Plan Administrator’s Business Practices Testimony Prevails In COBRA Case

Defendant argues that it met its obligation to provide notice under COBRA because [it] . . .  placed in the mail to Brooks a letter explaining that he was eligible to continue his health and dental insurance coverage under COBRA (the “COBRA Notice Letter”). . . . Plaintiff makes no argument that the COBRA Notice Letter was in any way deficient for notice under COBRA. Plaintiff argues simply that Defendant has not presented sufficient evidence that the COBRA Notice Letter was actually mailed to him.

Brooks v. AAA Cooper Transp., 2011 U.S. Dist. LEXIS 28218 (S.D. Tex. Mar. 18, 2011)

The result in Brooks v. AAA Cooper Transp. is typical of cases of its kind.  The opinion contains a concise presentation of a defense to a claim that the plan administrator failed to send a COBRA notice upon termination of employment.

The Consolidated Omnibus Budget Reconciliation Act (”COBRA”) requires sponsors of group health plans to provide plan participants who lose coverage because of a “qualifying event” with the opportunity to choose to continue health care coverage on an individual basis. See 29 U.S.C. §§ 1162, 1163.

Termination of employment is a qualifying event pursuant to § 1163(2).  Thus, upon termination of a covered employee’s employment,the plan sponsor must provide written notice to the plan participant within 14 days of the date the plan was notified of the qualifying event.

In the case at bar, the parties agreed that the plaintiff’s termination of employment constituted a qualifying event.  The dispute arose over whether the defendant provided the plaintiff with the statutorily required notice.

The plaintiff contended that he did not receive the notice.  The defendant presented a letter it contended was mailed to the plaintiff.  Testimonial evidence showed the following facts:

In his deposition, the plaintiff agreed that the letter was addressed to him at his correct address, but maintained that he had not received the letter.  On the other hand, the plaintiff had no proof (and it is hard to conceive of what proof could be offered) that the defendant did not mail the notice.

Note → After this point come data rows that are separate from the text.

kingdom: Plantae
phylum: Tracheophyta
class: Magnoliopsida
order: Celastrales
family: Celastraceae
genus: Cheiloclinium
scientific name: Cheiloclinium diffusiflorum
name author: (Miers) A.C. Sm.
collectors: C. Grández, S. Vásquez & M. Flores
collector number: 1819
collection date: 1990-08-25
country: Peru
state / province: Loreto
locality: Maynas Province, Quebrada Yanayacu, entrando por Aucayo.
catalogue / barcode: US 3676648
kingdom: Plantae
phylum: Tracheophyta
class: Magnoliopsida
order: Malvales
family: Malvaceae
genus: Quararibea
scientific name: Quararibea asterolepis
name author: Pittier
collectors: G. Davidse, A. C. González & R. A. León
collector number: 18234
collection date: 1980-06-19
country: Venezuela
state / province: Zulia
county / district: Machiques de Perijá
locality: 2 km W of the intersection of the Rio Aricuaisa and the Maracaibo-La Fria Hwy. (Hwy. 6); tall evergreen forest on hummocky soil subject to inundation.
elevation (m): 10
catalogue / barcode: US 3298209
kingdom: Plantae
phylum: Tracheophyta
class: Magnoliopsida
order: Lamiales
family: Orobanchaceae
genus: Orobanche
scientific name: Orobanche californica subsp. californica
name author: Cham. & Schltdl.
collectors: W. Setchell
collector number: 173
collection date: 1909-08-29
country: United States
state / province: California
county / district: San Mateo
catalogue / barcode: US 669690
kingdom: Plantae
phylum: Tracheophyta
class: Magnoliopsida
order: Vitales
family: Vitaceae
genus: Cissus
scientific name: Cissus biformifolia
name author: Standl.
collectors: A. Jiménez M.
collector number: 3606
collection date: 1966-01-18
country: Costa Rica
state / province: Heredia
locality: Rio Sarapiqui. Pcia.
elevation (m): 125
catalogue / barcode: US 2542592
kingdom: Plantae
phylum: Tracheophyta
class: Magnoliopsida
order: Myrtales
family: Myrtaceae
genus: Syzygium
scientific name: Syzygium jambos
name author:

The defendant offered the testimony of an employee in its benefits department.  She testified that she “personally” placed the letter in the outgoing mail. The defendant’s case is aptly summarized in the following excerpt:

Defendant argues that it met its obligation to provide notice under COBRA because on or about February 20, 2008, Courtney Deese Vickers (”Vickers”), a Benefits Specialist at ACT’s corporate headquarters, placed in the mail to Brooks a letter explaining that he was eligible to continue his health and dental insurance coverage under COBRA (the “COBRA Notice Letter”).  Vickers declares that she “personally placed this letter in [ACT’s] outgoing mail,” and attaches a signed copy of the COBRA Notice Letter, dated February 20, 2008, to her declaration.

Plaintiff makes no argument that the COBRA Notice Letter was in any way deficient for notice under COBRA.  Plaintiff argues simply that Defendant has not presented sufficient evidence that the COBRA Notice Letter was actually mailed to him.

From the foregoing comment, it is obvious that the court was not impressed with the plaintiff’s case.  At the same time, it is difficult to see what more the plaintiff could argue if the facts were as he testified.

The court holds for the Defendant, and grants summary judgment, stating:

Vickers’s evidence that she placed the COBRA Notice Letter in ACT’s “outgoing mail” on February 20, 2008, and that the letter was not ever returned as undeliverable, is sufficient to meet Defendant’s summary judgment burden. Plaintiff has provided no contrary evidence. He has no evidence suggesting that the COBRA Notice Letter was processed incorrectly, nor showing any deficiency in Defendant’s mailing system.  Plaintiff has not raised a genuine issue of material fact. As such, Defendant is entitled to summary judgment on Plaintiff’s COBRA claim.

Note: The general rule applicable to COBRA notices is as follows:

An employer has a duty to report most qualifying events, including the termination of employment, to its group health plan administrator within 30 days of the qualifying event. The plan administrator must then inform the qualified beneficiary of his rights within 14 days of being notified of the qualifying event by the employer. 29 U.S.C. § 1166(c). When an employer is also the administrator of the health plan, the employer must give detailed written notice of the availability of COBRA benefits within 44 days after the date of the qualifying event, which includes termination other than for gross misconduct. See 29 C.F.R. § 2590.606-4(b).

The more specific rule governing the facts of cases such as this one is stated in this excerpt:

Defendant relies on Degruise v. Sprint Corp., 279 F.3d 333, 336-37 (5th Cir. 2002), which stated that “employers are required to operate in good faith compliance with a reasonable interpretation of what adequate notice entails.” 279 F.3d 333, 336 (5th Cir. 2002) (internal quotation marks omitted). The Fifth Circuit further explained that employers were not “required to ensure that plan participant actually received notice.” Rather, employers are merely obligated “to use means reasonably calculated to reach plan participants.” Id.